Gambit du Roi

https://en.wikipedia.org/wiki/King%27s_Gambit

 

 Le Gambit du Roi débute par les coups :

 

1.e4 e5

2.f4


gambit roi 1

Les blancs offrent un pion pour déloger le pion e noir du centre. Si les noirs acceptent le gambit, les blancs disposent de deux grands plans. Le premier consiste à jouer d4 et Fxf4,  qui permet de regagner le pion sacrifié et d'exercer une domination sur le centre. L'autre alternative est de jouer Fc4, suivi de 0-0, avec comme perspective de frapper la plus grande faiblesse de la position noire, le pion en f7, grâce à la colonne f semi-ouverte. La théorie a montré que si les noirs veulent conserver le pion gambité, ils sont obligés d'affaiblir leur aile-roi. Le désavantage du Gambit du Roi pour les blancs est qu'ils affaiblissent leur propre aile-roi, exposant celui-ci à la menace latente ...Dh4+ (ou ...Fe7–h4+). Avec un pion noir en f4, les blancs ne peuvent généralement répondre à l'échec par g3. De plus, si le roi est forcé de bouger, il perd le droit de roque.

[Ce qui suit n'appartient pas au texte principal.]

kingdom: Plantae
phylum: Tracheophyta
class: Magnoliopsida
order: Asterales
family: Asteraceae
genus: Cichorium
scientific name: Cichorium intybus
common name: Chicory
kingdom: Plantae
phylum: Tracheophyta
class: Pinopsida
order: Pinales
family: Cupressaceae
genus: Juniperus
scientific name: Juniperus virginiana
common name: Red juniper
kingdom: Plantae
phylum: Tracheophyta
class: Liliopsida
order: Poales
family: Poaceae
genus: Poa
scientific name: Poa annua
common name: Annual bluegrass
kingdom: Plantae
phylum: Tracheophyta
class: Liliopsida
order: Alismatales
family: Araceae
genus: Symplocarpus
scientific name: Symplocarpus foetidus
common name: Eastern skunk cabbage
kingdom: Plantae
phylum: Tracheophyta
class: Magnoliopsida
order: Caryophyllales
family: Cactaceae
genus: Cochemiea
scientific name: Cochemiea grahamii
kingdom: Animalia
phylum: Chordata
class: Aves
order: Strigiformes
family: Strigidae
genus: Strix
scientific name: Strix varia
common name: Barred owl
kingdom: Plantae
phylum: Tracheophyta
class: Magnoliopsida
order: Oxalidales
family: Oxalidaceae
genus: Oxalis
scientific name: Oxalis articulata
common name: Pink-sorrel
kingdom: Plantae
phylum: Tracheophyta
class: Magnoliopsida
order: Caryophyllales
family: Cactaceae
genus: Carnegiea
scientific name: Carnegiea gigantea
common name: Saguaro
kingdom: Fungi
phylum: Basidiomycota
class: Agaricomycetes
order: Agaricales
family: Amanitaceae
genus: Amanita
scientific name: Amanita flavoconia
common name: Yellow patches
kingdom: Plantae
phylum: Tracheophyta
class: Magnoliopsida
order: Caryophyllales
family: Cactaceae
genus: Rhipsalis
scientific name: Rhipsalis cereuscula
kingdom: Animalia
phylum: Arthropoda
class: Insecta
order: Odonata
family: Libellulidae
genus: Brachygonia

Le Gambit du Roi est l'une des ouvertures dont la littérature est la plus ancienne : elle a été étudiée par Giulio Cesare Polerio, un joueur italien du XVIIème siècle. On la retrouve également dans un livre plus ancien de Luis Ramírez de Lucena.

Le Gambit du Roi était l'une des ouvertures les plus appréciées au XIX° siècle. Aujourd'hui, elle n'est que peu fréquemment employée par les maîtres, car les noirs peuvent obtenir un milieu de jeu correct en rendant le pion sacrifié pour consolider leur position. Il y a deux grands types de Gambits du Roi : le Gambit du Roi Accepté (GRA), où les noirs jouent 2…exf4, et le Gambit du Roi Refusé (GRR), où les noirs ne jouent pas 2…exf4.

 

Sommaire

 

Histoire

Le Gambit du Roi a été l'une des ouvertures les plus populaires durant plus de 300 ans, et elle a été jouée par nombre des plus forts joueurs (A noter, entre autres parties éblouissantes, l'Immortelle). Néanmoins, les vues des joueurs divergent à son sujet. François-André Danican Philidor (1726–95), le plus grand joueur et théoricien de son temps, écrivit que le Gambit du Roi menait à la nulle si les deux adversaires jouaient les meilleurs coups. Il émit le postulat qu'un gambit attaqué aussi bien qu'il est défendu n'était jamais décisif, que ce soit pour l'un ou l'autre des opposants." 150 ans plus tard, Siegbert Tarrasch, l'un des plus forts joueurs mondiaux fin XIX°-début XX°, déclarait que cette ouverture constituait "une erreur décisive" et écrivait que c'était "presque de la folie de jouer le Gambit du Roi." De même le champion du monde Bobby Fischer écrivit un article célèbre : "Bousillons le Gambit du Roi", dans lequel il déclarait : "D'après moi, jouer le Gambit du Roi, c'est se saborder. C'est une défaite forcée." Et proposait sa Défense Fischer (3...d6) pour réfutation. Graham Burgess, dans son livre The Mammoth Book of Chess, notait l'écart existant entre le Gambit du Roi et la théorie de l'accumulation de Wilhelm Steinitz. Steinitz avait avancé l'argument suivant : une attaque ne peut être justifié que lorsque le joueur a un avantage, et un avantage ne peut être obtenu qu'après que l'adversaire ait commis une erreur. Etant donné que 1...e5 ne semble pas être une bourde, les blancs ne devraient par conséquent pas lancer une attaque.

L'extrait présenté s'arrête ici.